- Niejednokrotnie mieliśmy dowód na to, że w sporcie bywa różnie, że nie ma pewniaków, murowanych faworytów. Trzeba być skromnym, mieć szacunek do przeciwnika i pracować nad sobą - mówi przed turniejem finałowym PP Małgorzata Glinka-Mogentale.
Trwają ostatnie przygotowania, treningi i odprawy polickich siatkarek przed finałowym turniejem o Puchar Polski. W czwartek po porannych zajęciach w hali w Policach i po obiedzie cała ekipa uda się autokarem do Goleniowa, a stamtąd samolotem poleci do Rzeszowa. Tam z kolei znowu przesiądzie się do autokaru, którym dotrze do Ostrowca Świętokrzyskiego. – Tak, ćwiczymy intensywnie, dziewczyny są w dobrej formie – mówi trener Chemika Police, Giuseppe Cuccarini. – Musimy popracować jeszcze nad kilkoma rzeczami, nad wyeliminowaniem paru mankamentów w grze. Zostały nam już na to tylko dwa dni, ale generalnie jesteśmy przygotowani na Final Four.
Chemik Police przez wszystkich znawców i fachowców siatkówki uznawany jest za murowanego faworyta do zdobycia Pucharu Polski. Czy polickie siatkarki mają tego świadomość i poradzą sobie z tak dużą presją? – Lepiej nie myśleć o tym, nie słuchać komentarzy i koncentrować się na meczu – mówi Małgorzata Glinka-Mogentale. – Niejednokrotnie mieliśmy dowód na to, że w sporcie bywa różnie, że nie ma pewniaków, murowanych faworytów. Trzeba być skromnym, mieć szacunek do przeciwnika i pracować nad sobą. Jesteśmy gotowe do walki, do tego turnieju i oczywiście chciałybyśmy go wygrać, zdobyć puchar, ale jeszcze raz powtarzam, to jest sport i nikt nikomu przed meczem nie wręczy pucharu ani nie zawiesi medalu na szyi. Trzeba wywalczyć wszystko na boisku.

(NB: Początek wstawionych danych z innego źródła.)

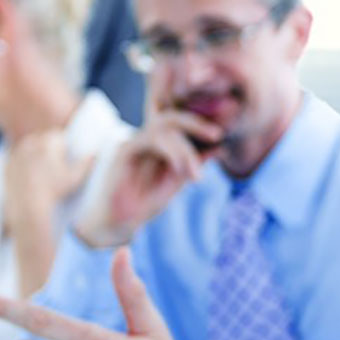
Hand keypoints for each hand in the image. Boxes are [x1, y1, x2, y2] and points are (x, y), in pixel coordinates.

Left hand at [2, 131, 95, 236]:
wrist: (27, 207)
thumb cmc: (54, 192)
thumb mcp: (75, 178)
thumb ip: (86, 163)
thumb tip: (95, 153)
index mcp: (50, 142)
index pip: (59, 137)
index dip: (64, 149)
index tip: (64, 161)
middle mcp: (32, 142)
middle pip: (43, 141)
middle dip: (48, 150)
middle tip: (53, 168)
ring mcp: (17, 152)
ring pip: (30, 148)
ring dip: (35, 156)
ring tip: (40, 173)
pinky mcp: (6, 162)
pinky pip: (17, 159)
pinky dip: (22, 165)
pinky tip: (28, 177)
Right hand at [76, 110, 221, 247]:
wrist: (117, 222)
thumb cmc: (146, 202)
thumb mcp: (176, 182)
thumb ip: (194, 164)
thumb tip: (220, 147)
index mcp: (160, 144)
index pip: (181, 124)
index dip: (202, 124)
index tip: (222, 134)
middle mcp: (146, 138)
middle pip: (172, 118)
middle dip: (196, 123)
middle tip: (216, 134)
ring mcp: (134, 141)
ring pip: (163, 128)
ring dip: (184, 149)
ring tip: (194, 174)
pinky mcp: (123, 150)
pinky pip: (150, 140)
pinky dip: (170, 152)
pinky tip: (182, 170)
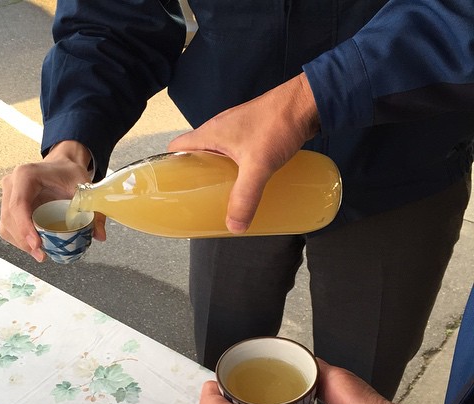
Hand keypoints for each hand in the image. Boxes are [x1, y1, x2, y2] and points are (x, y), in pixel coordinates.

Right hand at [0, 141, 105, 262]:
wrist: (62, 166)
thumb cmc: (70, 174)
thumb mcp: (85, 189)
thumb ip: (95, 211)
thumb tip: (100, 236)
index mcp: (26, 175)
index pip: (18, 205)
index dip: (25, 228)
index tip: (37, 245)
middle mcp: (12, 184)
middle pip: (9, 218)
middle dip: (24, 241)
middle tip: (42, 255)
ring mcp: (7, 195)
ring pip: (6, 225)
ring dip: (21, 243)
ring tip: (41, 253)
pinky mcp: (8, 206)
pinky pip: (8, 227)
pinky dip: (20, 240)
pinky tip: (35, 247)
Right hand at [168, 73, 319, 232]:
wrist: (308, 101)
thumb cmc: (278, 124)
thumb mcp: (258, 166)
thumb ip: (245, 197)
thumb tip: (234, 227)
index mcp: (209, 133)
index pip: (176, 148)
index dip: (170, 167)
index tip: (174, 188)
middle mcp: (219, 129)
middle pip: (196, 155)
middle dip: (196, 177)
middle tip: (199, 199)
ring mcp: (238, 130)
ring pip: (218, 154)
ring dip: (217, 173)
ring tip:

– Po pierwsze uważam, że musimy grać dobrą siatkówkę – mówi Giuseppe Cuccarini. – Musimy grać tak, jak potrafimy najlepiej. Musimy grać tak, jak graliśmy do tej pory. To jest klucz – dobra gra jest tym kluczem do zwycięstwa. Nie taktyka czy też specjalne przygotowanie fizyczne. Musimy być bardzo skupieni na wykonaniu dobrej pracy i na graniu naszej dobrej siatkówki.